I’m in Canada, so it’s doubtful we had the same therapist. But since we had similar experiences, it can probably be chalked up to the Gestalt training. Plus I would guess that Gestalt attracts a certain personality type in the first place – and not a healthy one!
Dear TIAC,
Reading your complaint #2 was very sad for me. There was so much that was similar to my therapy experience over 25 years ago. To the best of my knowledge, my therapist was neither Cognitive nor Gestalt, but Feminist. Yet there is so much in your account that is similar to my experience: the lack of informed consent, the unwillingness to discuss, the “you are wrong” attitude, the interpretations, the sense of things being tossed at me, the lack of continuity from session to session, so much that just doesn’t make sense. It leads me to believe that these therapist attitudes/behaviors are common in therapy, across a wide variety of types of therapy. It’s hard to say how much is the therapists’ personalities, and how much the attitudes/behaviors are promoted (or at least reinforced) by the customs of the profession. It is indeed sad to see that things haven’t really changed that much in over twenty years. Caveat emptor.

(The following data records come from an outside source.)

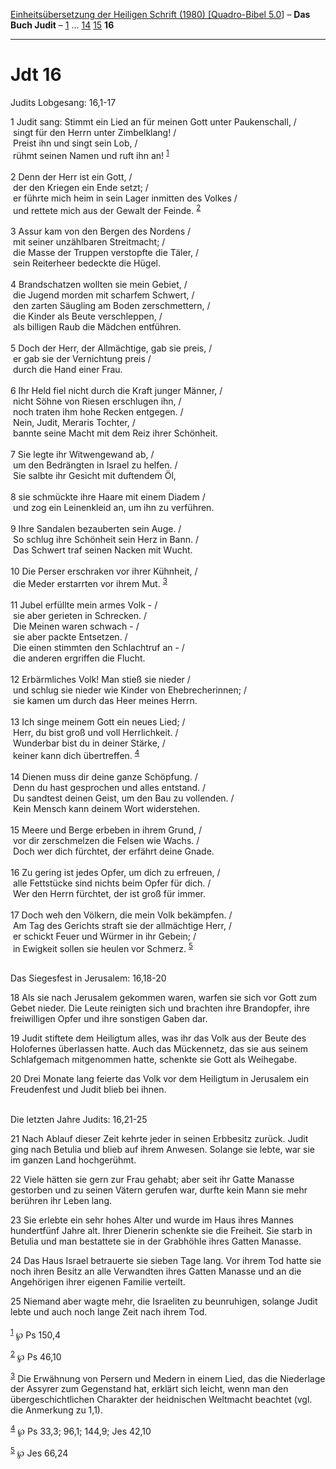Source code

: :PROPERTIES:
:ID:       a30a1f74-3d80-489d-b550-1930ca3da766
:END:
<<navbar>>
[[../index.html][Einheitsübersetzung der Heiligen Schrift (1980)
[Quadro-Bibel 5.0]]] -- *Das Buch Judit* -- [[file:Jdt_1.html][1]] ...
[[file:Jdt_14.html][14]] [[file:Jdt_15.html][15]] *16*

--------------

* Jdt 16
  :PROPERTIES:
  :CUSTOM_ID: jdt-16
  :END:

<<verses>>

<<v1>>
**** Judits Lobgesang: 16,1-17
     :PROPERTIES:
     :CUSTOM_ID: judits-lobgesang-161-17
     :END:
1 Judit sang: Stimmt ein Lied an für meinen Gott unter Paukenschall, /\\
 singt für den Herrn unter Zimbelklang! /\\
 Preist ihn und singt sein Lob, /\\
 rühmt seinen Namen und ruft ihn an! ^{[[#fn1][1]]}\\
\\

<<v2>>
2 Denn der Herr ist ein Gott, /\\
 der den Kriegen ein Ende setzt; /\\
 er führte mich heim in sein Lager inmitten des Volkes /\\
 und rettete mich aus der Gewalt der Feinde. ^{[[#fn2][2]]}\\
\\

<<v3>>
3 Assur kam von den Bergen des Nordens /\\
 mit seiner unzählbaren Streitmacht; /\\
 die Masse der Truppen verstopfte die Täler, /\\
 sein Reiterheer bedeckte die Hügel.\\
\\

<<v4>>
4 Brandschatzen wollten sie mein Gebiet, /\\
 die Jugend morden mit scharfem Schwert, /\\
 den zarten Säugling am Boden zerschmettern, /\\
 die Kinder als Beute verschleppen, /\\
 als billigen Raub die Mädchen entführen.\\
\\

<<v5>>
5 Doch der Herr, der Allmächtige, gab sie preis, /\\
 er gab sie der Vernichtung preis /\\
 durch die Hand einer Frau.\\
\\

<<v6>>
6 Ihr Held fiel nicht durch die Kraft junger Männer, /\\
 nicht Söhne von Riesen erschlugen ihn, /\\
 noch traten ihm hohe Recken entgegen. /\\
 Nein, Judit, Meraris Tochter, /\\
 bannte seine Macht mit dem Reiz ihrer Schönheit.\\
\\

<<v7>>
7 Sie legte ihr Witwengewand ab, /\\
 um den Bedrängten in Israel zu helfen. /\\
 Sie salbte ihr Gesicht mit duftendem Öl,\\
\\

<<v8>>
8 sie schmückte ihre Haare mit einem Diadem /\\
 und zog ein Leinenkleid an, um ihn zu verführen.\\
\\

<<v9>>
9 Ihre Sandalen bezauberten sein Auge. /\\
 So schlug ihre Schönheit sein Herz in Bann. /\\
 Das Schwert traf seinen Nacken mit Wucht.\\
\\

<<v10>>
10 Die Perser erschraken vor ihrer Kühnheit, /\\
 die Meder erstarrten vor ihrem Mut. ^{[[#fn3][3]]}\\
\\

<<v11>>
11 Jubel erfüllte mein armes Volk - /\\
 sie aber gerieten in Schrecken. /\\
 Die Meinen waren schwach - /\\
 sie aber packte Entsetzen. /\\
 Die einen stimmten den Schlachtruf an - /\\
 die anderen ergriffen die Flucht.\\
\\

<<v12>>
12 Erbärmliches Volk! Man stieß sie nieder /\\
 und schlug sie nieder wie Kinder von Ehebrecherinnen; /\\
 sie kamen um durch das Heer meines Herrn.\\
\\

<<v13>>
13 Ich singe meinem Gott ein neues Lied; /\\
 Herr, du bist groß und voll Herrlichkeit. /\\
 Wunderbar bist du in deiner Stärke, /\\
 keiner kann dich übertreffen. ^{[[#fn4][4]]}\\
\\

<<v14>>
14 Dienen muss dir deine ganze Schöpfung. /\\
 Denn du hast gesprochen und alles entstand. /\\
 Du sandtest deinen Geist, um den Bau zu vollenden. /\\
 Kein Mensch kann deinem Wort widerstehen.\\
\\

<<v15>>
15 Meere und Berge erbeben in ihrem Grund, /\\
 vor dir zerschmelzen die Felsen wie Wachs. /\\
 Doch wer dich fürchtet, der erfährt deine Gnade.\\
\\

<<v16>>
16 Zu gering ist jedes Opfer, um dich zu erfreuen, /\\
 alle Fettstücke sind nichts beim Opfer für dich. /\\
 Wer den Herrn fürchtet, der ist groß für immer.\\
\\

<<v17>>
17 Doch weh den Völkern, die mein Volk bekämpfen. /\\
 Am Tag des Gerichts straft sie der allmächtige Herr, /\\
 er schickt Feuer und Würmer in ihr Gebein; /\\
 in Ewigkeit sollen sie heulen vor Schmerz. ^{[[#fn5][5]]}\\
\\

<<v18>>
**** Das Siegesfest in Jerusalem: 16,18-20
     :PROPERTIES:
     :CUSTOM_ID: das-siegesfest-in-jerusalem-1618-20
     :END:
18 Als sie nach Jerusalem gekommen waren, warfen sie sich vor Gott zum
Gebet nieder. Die Leute reinigten sich und brachten ihre Brandopfer,
ihre freiwilligen Opfer und ihre sonstigen Gaben dar.

<<v19>>
19 Judit stiftete dem Heiligtum alles, was ihr das Volk aus der Beute
des Holofernes überlassen hatte. Auch das Mückennetz, das sie aus seinem
Schlafgemach mitgenommen hatte, schenkte sie Gott als Weihegabe.

<<v20>>
20 Drei Monate lang feierte das Volk vor dem Heiligtum in Jerusalem ein
Freudenfest und Judit blieb bei ihnen.\\
\\

<<v21>>
**** Die letzten Jahre Judits: 16,21-25
     :PROPERTIES:
     :CUSTOM_ID: die-letzten-jahre-judits-1621-25
     :END:
21 Nach Ablauf dieser Zeit kehrte jeder in seinen Erbbesitz zurück.
Judit ging nach Betulia und blieb auf ihrem Anwesen. Solange sie lebte,
war sie im ganzen Land hochgerühmt.

<<v22>>
22 Viele hätten sie gern zur Frau gehabt; aber seit ihr Gatte Manasse
gestorben und zu seinen Vätern gerufen war, durfte kein Mann sie mehr
berühren ihr Leben lang.

<<v23>>
23 Sie erlebte ein sehr hohes Alter und wurde im Haus ihres Mannes
hundertfünf Jahre alt. Ihrer Dienerin schenkte sie die Freiheit. Sie
starb in Betulia und man bestattete sie in der Grabhöhle ihres Gatten
Manasse.

<<v24>>
24 Das Haus Israel betrauerte sie sieben Tage lang. Vor ihrem Tod hatte
sie noch ihren Besitz an alle Verwandten ihres Gatten Manasse und an die
Angehörigen ihrer eigenen Familie verteilt.

<<v25>>
25 Niemand aber wagte mehr, die Israeliten zu beunruhigen, solange Judit
lebte und auch noch lange Zeit nach ihrem Tod.\\
\\

^{[[#fnm1][1]]} ℘ Ps 150,4

^{[[#fnm2][2]]} ℘ Ps 46,10

^{[[#fnm3][3]]} Die Erwähnung von Persern und Medern in einem Lied, das
die Niederlage der Assyrer zum Gegenstand hat, erklärt sich leicht, wenn
man den übergeschichtlichen Charakter der heidnischen Weltmacht beachtet
(vgl. die Anmerkung zu 1,1).

^{[[#fnm4][4]]} ℘ Ps 33,3; 96,1; 144,9; Jes 42,10

^{[[#fnm5][5]]} ℘ Jes 66,24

“Caveat emptor” – absolutely! Yet the therapy industry presents itself as being the one that you can trust implicitly. And if you don’t, why, there’s something wrong with you that only lots of therapy can fix!
I’ve only have to glance their literature to see its condescension, how the profession reduces human beings to lab rats with pathologies. I’ve yet to encounter anything in those books that relates to helping another human being make her life better. And I’ve yet to converse with a therapist who doesn’t artificially inflate his knowledge and “powers.”